I still want to avoid hell...but not because of the flames. I want to avoid hell because I want to be with God. I want to feel His love and be with Him for all eternity. My worst fear is eternal separation from God. That said, at this point, I don't think I deserve heaven. I am so soiled with sin, that I do not deserve to be in God's presence. It would be like walking down the aisle wearing nothing but the dirt I was made of and a few fig leaves I had sewn together instead of a pristine white Vera Wang dress. It would be like me trying to walk into some sort of red carpet event with a bad case of head lice, garlic breath, and severe body odor. I could never have Christ embrace me at those pearly gates...because I feel like I am far too unworthy to be in his presence let alone have his arms wrapped around me.

That's why I like the idea of purgatory. In my mind, purgatory is not a punishment, but a second chance to suffer for my sins as I have made Christ suffer for my sins. It's a chance for me to be cleansed of lust, pride, sloth, and all those other things that are so glorified by society today. It's my chance to TRULY CHANGE who I am and ensure that my soul is cleansed. I believe that those in purgatory are far closer to God than any of us have ever been (unless you're a living saint that happens to walk among us). These blessed souls may not be clean enough yet to gain entry into heaven, but they are fervently praying for it and forging a faith that is purer and stronger than any they achieved on earth. They are preparing themselves for the presence of someone far greater and holier than they ever imagined. The suffering experienced in purgatory must stem from the anticipation: They are so close to God, but still so far away. Because they are so close to God, that longing we have here on earth for God's presence is amplified exponentially in purgatory. Perhaps this is the fire that purifies the souls in purgatory as they wait for the day they are admitted into heaven. 

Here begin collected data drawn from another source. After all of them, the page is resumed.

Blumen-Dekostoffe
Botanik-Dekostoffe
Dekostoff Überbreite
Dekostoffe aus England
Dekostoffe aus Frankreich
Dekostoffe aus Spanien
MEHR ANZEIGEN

For Lent this year, I have dedicated  a good part of my prayers and sacrifices for those in purgatory as well as for those here on earth who have either turned their back on God or do not believe in Him. 

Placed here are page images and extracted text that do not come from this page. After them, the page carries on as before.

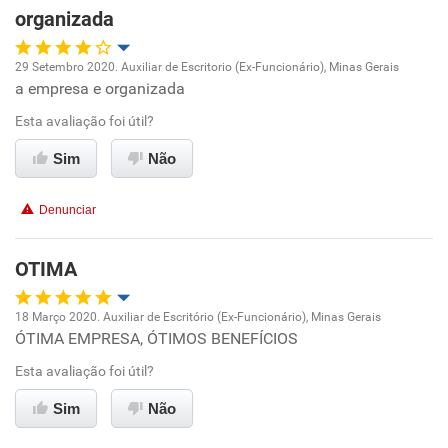
Recomenda esta empresa
organizada
Recomenda a diretoria
29 Setembro 2020. Auxiliar de Escritorio (Ex-Funcionário), Minas Gerais
a empresa e organizada
Oportunidade de promoção
Esta avaliação foi útil?
Ambiente de trabalho
Sim
Não
Conciliação com a vida familiar
Denunciar
Benefícios
OTIMA
Recomenda esta empresa
18 Março 2020. Auxiliar de Escritório (Ex-Funcionário), Minas Gerais
ÓTIMA EMPRESA, ÓTIMOS BENEFÍCIOS
Oportunidade de promoção
Esta avaliação foi útil?
Ambiente de trabalho
Sim
Não
Conciliação com a vida familiar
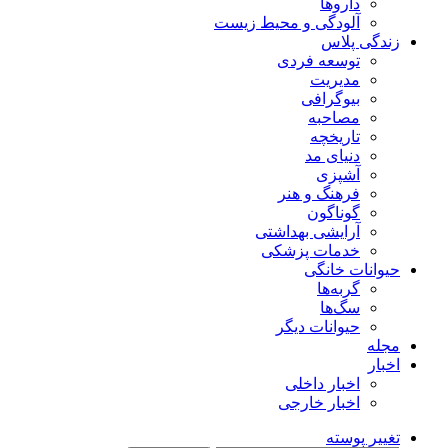
داروها
آلودگی و محیط زیست
زندگی پلاس
توسعه فردی
مدیریت
بیوگرافی
مصاحبه
تاریخچه
دنیای مد
آشپزی
فرهنگ و هنر
گوناگون
آرایشی بهداشتی
خدمات پزشکی
حیوانات خانگی
گربه‌ها
سگ‌ها
حیوانات دیگر
مجله
اخبار
اخبار داخلی
اخبار خارجی
تغییر پوسته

One of my prayers for the next 30 odd days:
"Eternal Father, I offer Thee the Most Precious Blood of Thy Divine Son, Jesus, in union with the masses said throughout the world today, for all the holy souls in purgatory, for sinners everywhere, for sinners in the universal church, those in my own home and within my family. Amen."

*As a very young child, I walked into a living room where this movie was playing. It SCARED THE CRAP out of me and was the source of many nightmares for the rest of my childhood.

Pax Vobiscum


  1. I so agree with what you've written. I, too, am acutely aware of the souls in Purgatory. I thank God that He created such a place for so few are spotless enough to stand before Him. I pray for the souls everyday and with the prayer you mentioned (the St. Gertrude Prayer). I also ask the souls to pray for me. You might be interested in my post, Love Should Not Die At Death, it mentions a fascinating book, Hungry Souls. Let me know what you think. I liked this post esp. the comparison of walking the red carpet. N

  2. I have had "Hungry Souls" on my wishlist for some time....the problem is I can only read so many books considering how little time I have on my hands these days...maybe once the semester is finished?

  3. Have you ever checked out "The Great Divorce" by C.S. Lewis?